Hi there, anyone any words of wisdom when fitting a round window?
Its going into a new timber frame wall that will be clad with foam and then rendered.
I haven't started the job yet but I have the window frame and just  looking at it now it just seems like a hellish job to do the flashing  on.
It seemed like a good idea when the architect drew it! 
Jim :Confused:

----------


## woodchip

Seems nobody likes the round windows jim.... 
I have installed a few of these (in a previous life when I first started in the building game, with a builder), & from memory we used Al-Cor (sp?) a flexible aluminium based brick dampcourse as flashing, I cant remember any details about it.
Contact the window manufacturer for installation guide. 
They do look very, very good though, & will be admired every time you look at it (once its in!) 
cheers

----------


## slimjim

Thanks for the info woodchip.

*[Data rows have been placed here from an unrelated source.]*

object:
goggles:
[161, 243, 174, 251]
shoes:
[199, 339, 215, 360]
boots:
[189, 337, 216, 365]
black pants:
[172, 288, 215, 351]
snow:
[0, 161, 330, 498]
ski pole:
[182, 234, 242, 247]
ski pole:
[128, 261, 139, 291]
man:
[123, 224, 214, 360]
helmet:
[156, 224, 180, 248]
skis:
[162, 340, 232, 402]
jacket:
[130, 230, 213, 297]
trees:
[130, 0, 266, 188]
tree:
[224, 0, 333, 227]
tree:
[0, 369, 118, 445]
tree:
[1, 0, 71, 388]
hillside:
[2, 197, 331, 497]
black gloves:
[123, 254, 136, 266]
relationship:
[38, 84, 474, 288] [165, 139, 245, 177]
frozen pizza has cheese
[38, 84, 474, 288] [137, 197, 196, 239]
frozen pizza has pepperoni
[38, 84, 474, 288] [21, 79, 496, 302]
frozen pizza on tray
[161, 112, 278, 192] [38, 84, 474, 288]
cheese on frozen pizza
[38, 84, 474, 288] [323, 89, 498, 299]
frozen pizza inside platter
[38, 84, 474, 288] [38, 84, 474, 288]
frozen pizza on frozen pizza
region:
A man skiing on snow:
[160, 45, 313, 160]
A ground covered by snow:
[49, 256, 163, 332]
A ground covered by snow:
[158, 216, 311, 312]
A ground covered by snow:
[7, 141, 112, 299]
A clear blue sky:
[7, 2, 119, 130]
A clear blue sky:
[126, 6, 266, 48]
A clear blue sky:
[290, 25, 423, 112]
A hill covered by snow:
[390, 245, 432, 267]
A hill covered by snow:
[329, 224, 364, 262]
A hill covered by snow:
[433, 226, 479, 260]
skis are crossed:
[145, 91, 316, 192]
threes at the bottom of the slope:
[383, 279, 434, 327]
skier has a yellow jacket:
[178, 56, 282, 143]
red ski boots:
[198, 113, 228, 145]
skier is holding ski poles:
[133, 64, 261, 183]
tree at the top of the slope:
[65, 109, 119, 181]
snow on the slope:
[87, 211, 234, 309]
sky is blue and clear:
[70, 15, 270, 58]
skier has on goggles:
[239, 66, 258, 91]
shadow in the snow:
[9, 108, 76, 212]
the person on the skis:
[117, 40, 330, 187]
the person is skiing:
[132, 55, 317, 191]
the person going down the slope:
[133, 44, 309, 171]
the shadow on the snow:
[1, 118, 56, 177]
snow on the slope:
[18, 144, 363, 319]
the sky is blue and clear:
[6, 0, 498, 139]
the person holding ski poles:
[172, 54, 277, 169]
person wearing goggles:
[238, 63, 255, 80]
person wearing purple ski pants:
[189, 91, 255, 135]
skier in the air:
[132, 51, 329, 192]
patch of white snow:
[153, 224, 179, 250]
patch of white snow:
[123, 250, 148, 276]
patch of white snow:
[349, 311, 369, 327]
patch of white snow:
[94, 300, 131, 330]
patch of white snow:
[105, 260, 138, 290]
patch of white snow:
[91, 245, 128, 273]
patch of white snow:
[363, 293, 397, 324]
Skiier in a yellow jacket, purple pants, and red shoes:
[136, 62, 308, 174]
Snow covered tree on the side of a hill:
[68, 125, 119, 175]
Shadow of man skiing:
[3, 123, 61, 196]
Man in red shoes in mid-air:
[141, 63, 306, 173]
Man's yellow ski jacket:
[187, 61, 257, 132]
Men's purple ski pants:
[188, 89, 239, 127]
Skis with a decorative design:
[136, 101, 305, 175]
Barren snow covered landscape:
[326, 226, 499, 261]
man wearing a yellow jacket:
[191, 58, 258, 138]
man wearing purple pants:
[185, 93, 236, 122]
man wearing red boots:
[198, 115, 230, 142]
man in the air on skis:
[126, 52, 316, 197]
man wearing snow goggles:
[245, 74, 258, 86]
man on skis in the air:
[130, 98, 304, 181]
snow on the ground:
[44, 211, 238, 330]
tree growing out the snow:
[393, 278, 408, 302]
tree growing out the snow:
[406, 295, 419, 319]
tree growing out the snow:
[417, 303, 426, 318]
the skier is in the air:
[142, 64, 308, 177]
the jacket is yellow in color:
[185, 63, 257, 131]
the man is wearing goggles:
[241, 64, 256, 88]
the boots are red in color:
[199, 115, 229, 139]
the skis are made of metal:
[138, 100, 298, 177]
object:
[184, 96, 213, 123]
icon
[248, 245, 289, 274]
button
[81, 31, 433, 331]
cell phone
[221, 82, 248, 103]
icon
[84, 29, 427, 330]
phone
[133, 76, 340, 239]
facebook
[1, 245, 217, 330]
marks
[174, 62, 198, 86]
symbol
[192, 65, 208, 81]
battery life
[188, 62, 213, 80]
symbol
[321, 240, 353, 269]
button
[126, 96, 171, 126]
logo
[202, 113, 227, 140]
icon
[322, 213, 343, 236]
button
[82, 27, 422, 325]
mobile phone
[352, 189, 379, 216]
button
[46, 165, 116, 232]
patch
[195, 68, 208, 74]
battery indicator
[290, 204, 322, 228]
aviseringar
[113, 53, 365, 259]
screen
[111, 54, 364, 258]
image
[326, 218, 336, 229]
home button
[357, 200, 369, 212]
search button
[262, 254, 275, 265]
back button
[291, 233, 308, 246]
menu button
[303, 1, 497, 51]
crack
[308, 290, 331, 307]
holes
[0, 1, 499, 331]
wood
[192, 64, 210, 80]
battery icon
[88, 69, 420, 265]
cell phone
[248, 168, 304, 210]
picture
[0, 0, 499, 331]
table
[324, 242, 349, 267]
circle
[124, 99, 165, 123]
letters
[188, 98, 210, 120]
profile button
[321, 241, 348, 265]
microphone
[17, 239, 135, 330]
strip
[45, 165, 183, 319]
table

Yea I think you are right. It makes me think there is a very good reason why there are not more round windows around. 
Anyway, we will see. 
Jim

----------


## watson

I've got two...based around chaff-cutter wheels, and we've never had a problem in 16 years.
Basically, we have no flashing. Just cement/lime render right up to the wheel frames.
Maybe more luck than good management.

----------


## slimjim

Thanks Noel. I'm feeling a bit better about it now. 
J

----------


## watson

There's some pics in my album if you need  a look

----------